— TO-DO ITEM —
The output is a word-for-word repeat of the listing below, free of images.

— SUPPLIED INFORMATION —
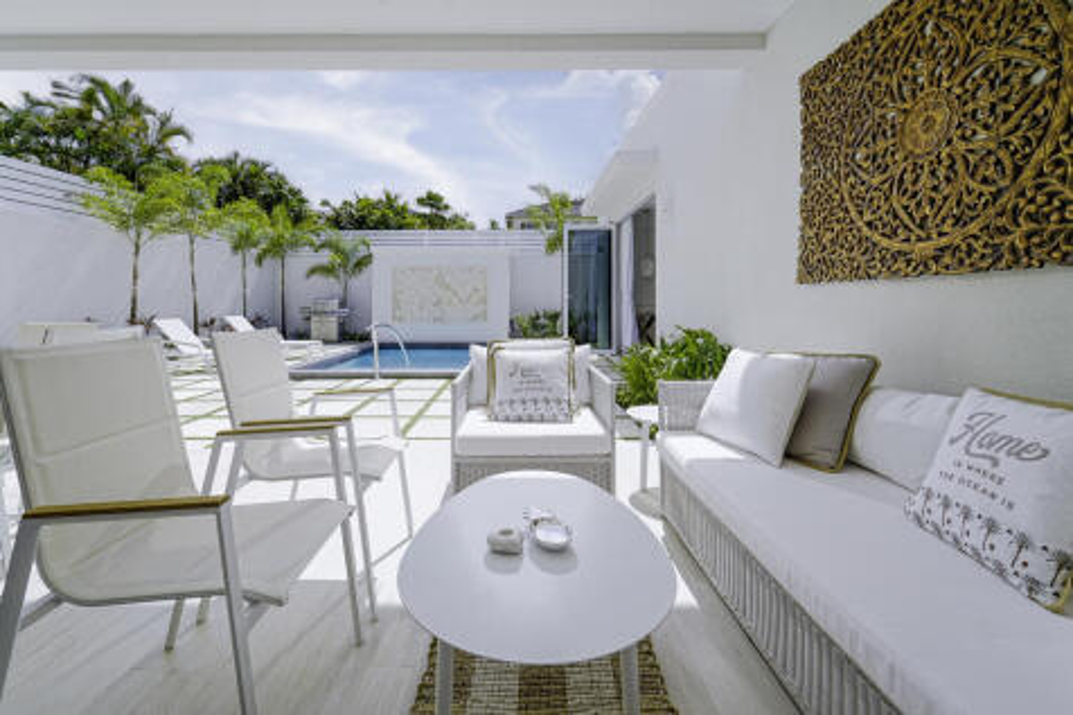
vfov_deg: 81.2
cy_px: 358
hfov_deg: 104.3
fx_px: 417
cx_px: 536
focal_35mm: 14
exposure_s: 1/200
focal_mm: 14
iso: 50
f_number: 8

— RESPONSE TO THIS EXERCISE —
vfov_deg: 81.2
cy_px: 358
hfov_deg: 104.3
fx_px: 417
cx_px: 536
focal_35mm: 14
exposure_s: 1/200
focal_mm: 14
iso: 50
f_number: 8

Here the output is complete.